The acquisition in 2008 of the works by Camille Claudel collected by Reine-Marie Paris and Philippe Cressent, to enrich the museum created in Nogent-sur-Seine by Alfred Boucher back in 1902, can be seen as a second encounter between these two local artists.
1909-1943 : Period of confinement
Spells of delirious paranoia focusing on “Rodin’s band” influence her creative output, to the point of drying it up. She is confined to a mental hospital on 10 March 1913, where she will remain for the rest of her days.
1911: Camille Claudel’s physical and mental health worsens, worrying her brother. She shuts herself in.
In a letter to Henriette Thierry (undated, circa 1912), she evokes her destructive tendencies:
“When I received your announcement, I was in such a state of anger that I took all of my wax models and threw them in the fire, it made quite a blaze and I warmed my feet in its glow, that’s what I do when something unpleasant happens to me, I take my hammer and smash up some chap […]
The large statue nearly met the same fate as its little wax sisters, for Henri’s death was followed a few days later by more bad news [...] And many more capital punishments were carried out soon after, with a pile of rubble accumulating in the middle of my studio, it's a veritable human sacrifice."
Correspondances, A. Rivière, B. Gaudichon, Paris 2008.
1913 : confinement
Camille Claudel is not informed of her father’s death on 3 March in Villeneuve-sur-Fère – the father who had ever shown his love for her and protected her. She would therefore not attend his funeral.
On 7 March, Doctor Michaux drafts the confinement certificate for Camille Claudel, who is now 48 years old.
On 10 March, she is confined at Ville-Evrard (in the Val-de-Marne). The procedure adopted is that of “voluntary placement”, as requested by her mother.

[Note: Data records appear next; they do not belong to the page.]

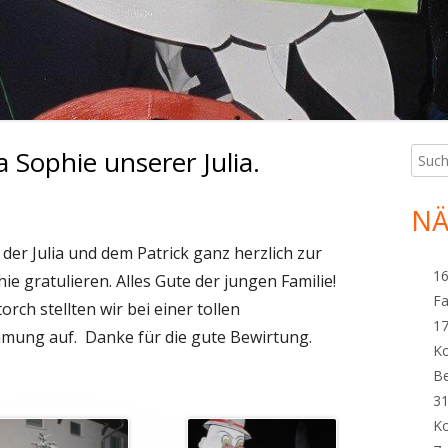
 Sophie unserer Julia.
Such
Ha
nach:
Sei
NÄ
 der Julia und dem Patrick ganz herzlich zur
16
e gratulieren. Alles Gute der jungen Familie!
Fa
rch stellten wir bei einer tollen
17
mung auf. Danke für die gute Bewirtung.
K
B
31
K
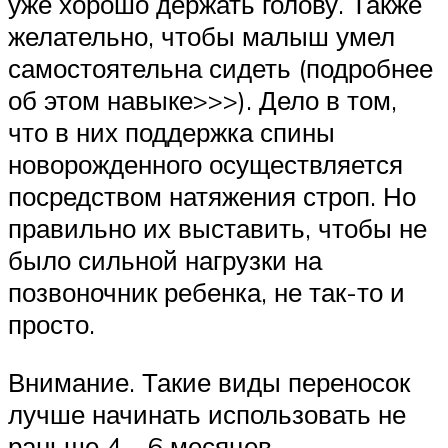
уже хорошо держать голову. Также
желательно, чтобы малыш умел
самостоятельна сидеть (подробнее
об этом навыке>>>). Дело в том,
что в них поддержка спины
новорожденного осуществляется
посредством натяжения строп. Но
правильно их выставить, чтобы не
было сильной нагрузки на
позвоночник ребенка, не так-то и
просто.
Внимание. Такие виды переносок
лучше начинать использовать не
раньше 4 – 6 месяцев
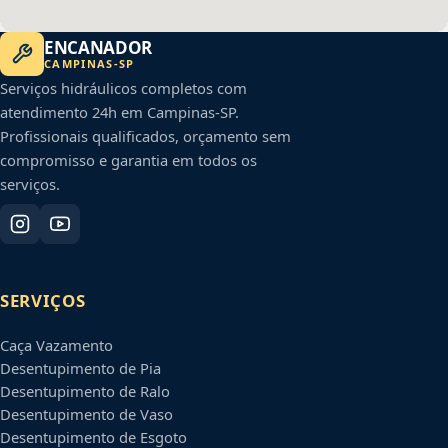
ENCANADOR
CAMPINAS
-
SP
Serviços hidráulicos completos com
atendimento 24h em
Campinas
-
SP
.
Profissionais qualificados, orçamento sem
compromisso e garantia em todos os
serviços.
SERVIÇOS
Caça Vazamento
Desentupimento de Pia
Desentupimento de Ralo
Desentupimento de Vaso
Desentupimento de Esgoto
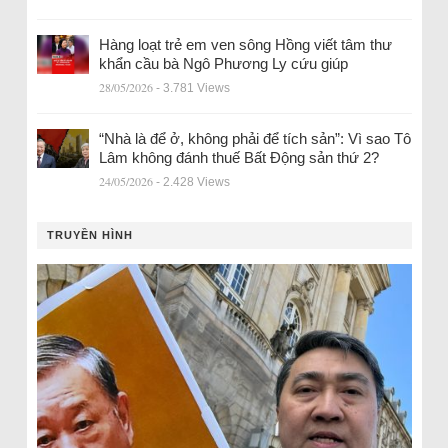
Hàng loạt trẻ em ven sông Hồng viết tâm thư
khẩn cầu bà Ngô Phương Ly cứu giúp
28/05/2026
- 3.781 Views
“Nhà là để ở, không phải để tích sản”: Vì sao Tô
Lâm không đánh thuế Bất Động sản thứ 2?
24/05/2026
- 2.428 Views
TRUYỀN HÌNH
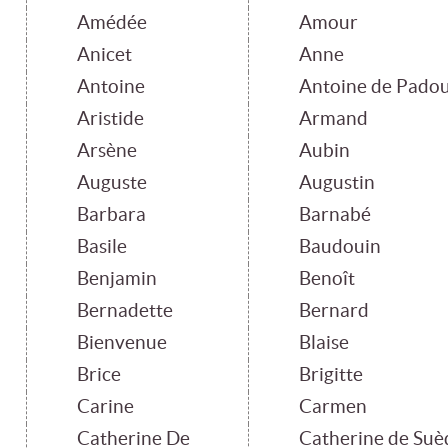
Amédée
Amour
Anicet
Anne
Antoine
Antoine de Pado
Aristide
Armand
Arsène
Aubin
Auguste
Augustin
Barbara
Barnabé
Basile
Baudouin
Benjamin
Benoît
Bernadette
Bernard
Bienvenue
Blaise
Brice
Brigitte
Carine
Carmen
Catherine De
Catherine de Suè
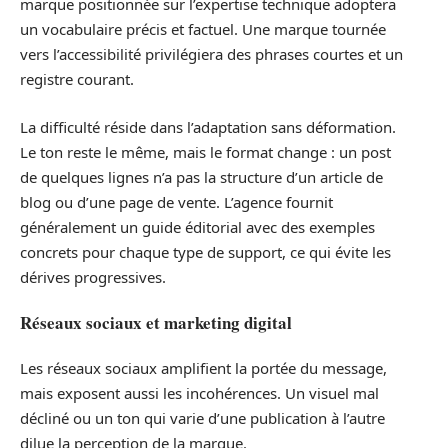
marque positionnée sur l’expertise technique adoptera
un vocabulaire précis et factuel. Une marque tournée
vers l’accessibilité privilégiera des phrases courtes et un
registre courant.
La difficulté réside dans l’adaptation sans déformation.
Le ton reste le même, mais le format change : un post
de quelques lignes n’a pas la structure d’un article de
blog ou d’une page de vente. L’agence fournit
généralement un guide éditorial avec des exemples
concrets pour chaque type de support, ce qui évite les
dérives progressives.
Réseaux sociaux et marketing digital
Les réseaux sociaux amplifient la portée du message,
mais exposent aussi les incohérences. Un visuel mal
décliné ou un ton qui varie d’une publication à l’autre
dilue la perception de la marque.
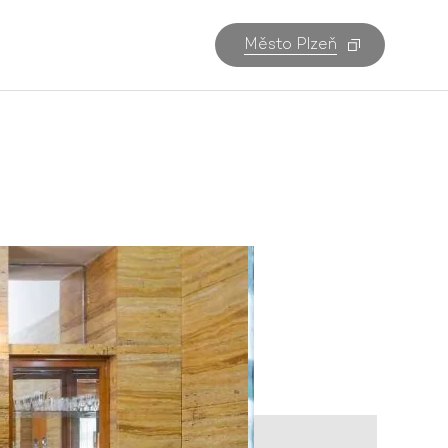
Město Plzeň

She is transferred to the Montdevergues asylum from 5-7 September 1914 due to the war. There she would remain until her death in 1943.

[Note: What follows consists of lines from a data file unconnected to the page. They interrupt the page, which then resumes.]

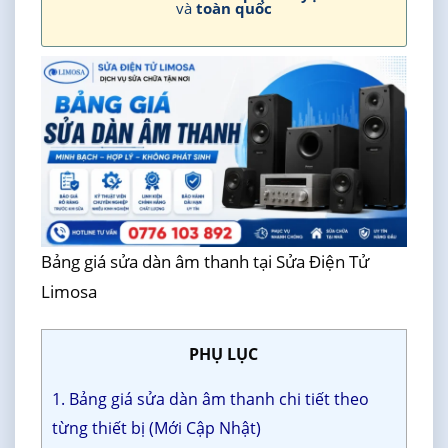
và
toàn quốc
Bảng giá sửa dàn âm thanh tại Sửa Điện Tử
Limosa
PHỤ LỤC
1. Bảng giá sửa dàn âm thanh chi tiết theo
từng thiết bị (Mới Cập Nhật)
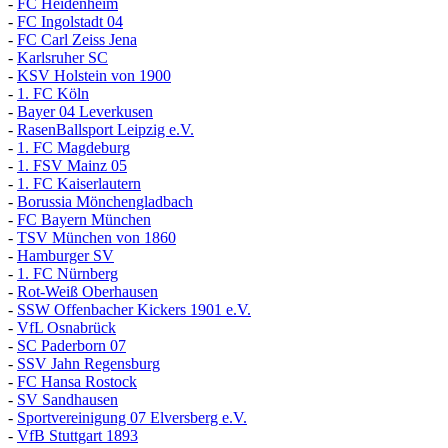
-
FC Heidenheim
-
FC Ingolstadt 04
-
FC Carl Zeiss Jena
-
Karlsruher SC
-
KSV Holstein von 1900
-
1. FC Köln
-
Bayer 04 Leverkusen
-
RasenBallsport Leipzig e.V.
-
1. FC Magdeburg
-
1. FSV Mainz 05
-
1. FC Kaiserlautern
-
Borussia Mönchengladbach
-
FC Bayern München
-
TSV München von 1860
-
Hamburger SV
-
1. FC Nürnberg
-
Rot-Weiß Oberhausen
-
SSW Offenbacher Kickers 1901 e.V.
-
VfL Osnabrück
-
SC Paderborn 07
-
SSV Jahn Regensburg
-
FC Hansa Rostock
-
SV Sandhausen
-
Sportvereinigung 07 Elversberg e.V.
-
VfB Stuttgart 1893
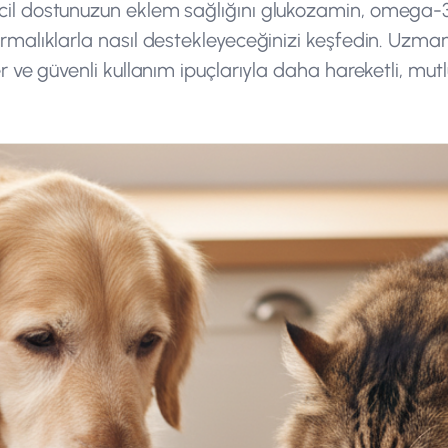
cil dostunuzun eklem sağlığını glukozamin, omega-3 
ırmalıklarla nasıl destekleyeceğinizi keşfedin. Uzman 
ler ve güvenli kullanım ipuçlarıyla daha hareketli, mut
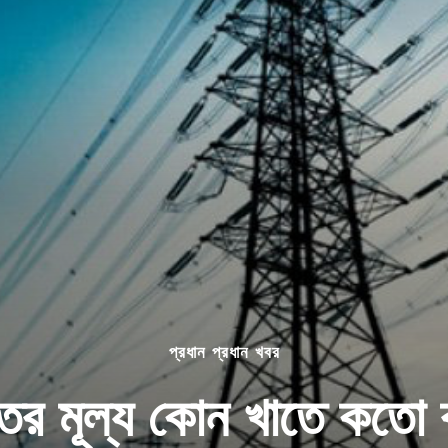
প্রধান প্রধান খবর
ুতের মূল্য কোন খাতে কতো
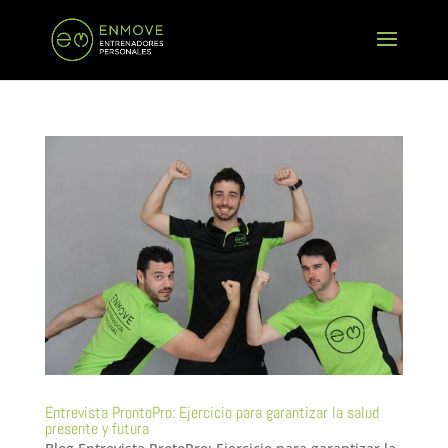
Entrevista ProntoPro: Ejercicio para garantizar la salud
presente y futura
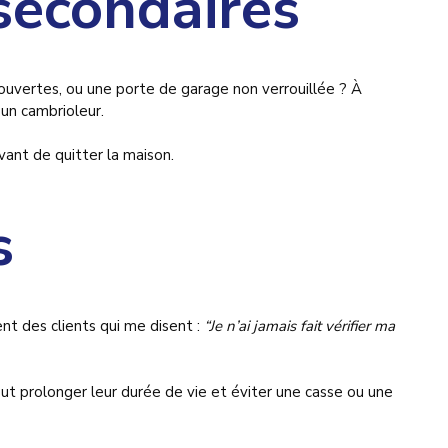
 secondaires
rouvertes, ou une porte de garage non verrouillée ? À
un cambrioleur.
ant de quitter la maison.
s
ent des clients qui me disent :
“Je n’ai jamais fait vérifier ma
eut prolonger leur durée de vie et éviter une casse ou une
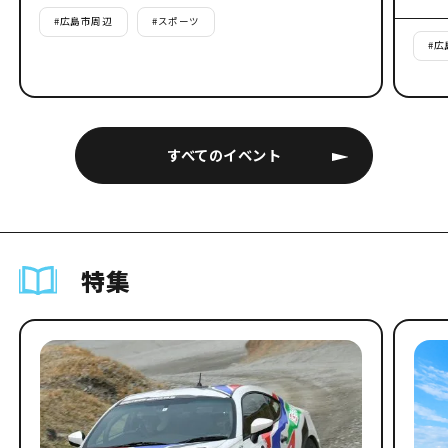
#
広島市周辺
#
スポーツ
#
広
すべてのイベント
特集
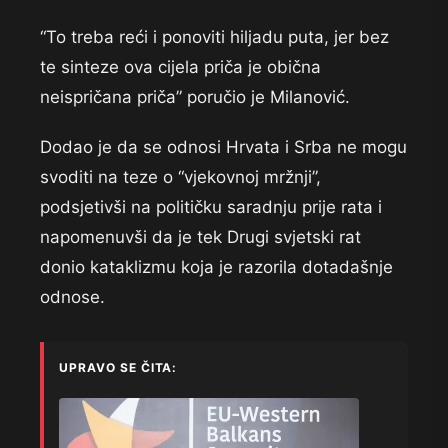
“To treba reći i ponoviti hiljadu puta, jer bez
te sinteze ova cijela priča je obična
neispričana priča” poručio je Milanović.
Dodao je da se odnosi Hrvata i Srba ne mogu
svoditi na teze o “vjekovnoj mržnji”,
podsjetivši na političku saradnju prije rata i
napomenuvši da je tek Drugi svjetski rat
donio kataklizmu koja je razorila dotadašnje
odnose.
UPRAVO SE ČITA:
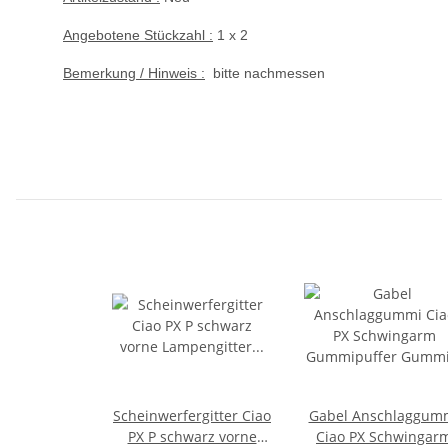
Angebotene Stückzahl :
1 x 2
Bemerkung / Hinweis :
bitte nachmessen
Scheinwerfergitter Ciao
Gabel Anschlaggum
PX P schwarz vorne
Ciao PX Schwingar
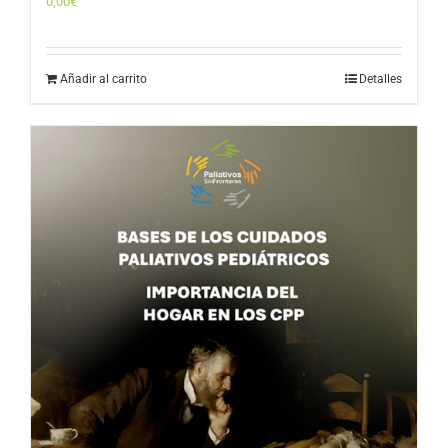
0,00
€
Añadir al carrito
Detalles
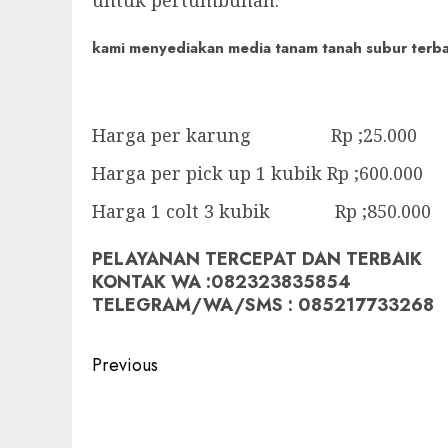
kami menyediakan media tanam tanah subur terbaik
Harga per karung Rp ;25.000
Harga per pick up 1 kubik Rp ;600.000
Harga 1 colt 3 kubik Rp ;850.000
PELAYANAN TERCEPAT DAN TERBAIK
KONTAK WA :082323835854
TELEGRAM/WA/SMS : 085217733268
Post
Previous
navigation
Previous
post:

1929: Jessie Lipscomb and her husband visit Camille Claudel during a trip to Europe. This meeting is immortalized by a photograph.
Camille Claudel dies on 19 October 1943, at the age of seventy-eight. Her brother had last visited her on 21 September. She is first buried at the Montfavet cemetery in a temporary tomb, before being transferred to the communal grave.
In 1914, while Auguste Rodin is negotiating the establishment of his museum within the Hôtel Biron, on Rue de Varennes, Mathias Morhard requests that he set aside a room for Camille Claudel. Rodin approves the initiative, but Paul Claudel is categorically opposed. Rodin dies on 17 November. His funeral is held at the Villa des Brillants in Meudon, where he is buried.
Between 1934 and 1938, works by Camille Claudel are displayed at the Salon des Femmes Artistes Modernes (“Modern Women Artists Exhibition”).
In 1949, against all expectations, Paul Claudel requests that the Musée Rodin host a retrospective exhibition of his sister’s oeuvre. Cécile Goldsheinder and Paul Claudel work closely together, with the latter authoring the catalogue’s preface entitled “My Sister Camille”, in which he presents a study of her works and an intimate portrait of the artist.
In 1952, Paul Claudel makes an essential donation to the Musée Rodin: the first version of The Age of Maturity in plaster, the second in bronze, The Abandonment in marble and Clotho in plaster.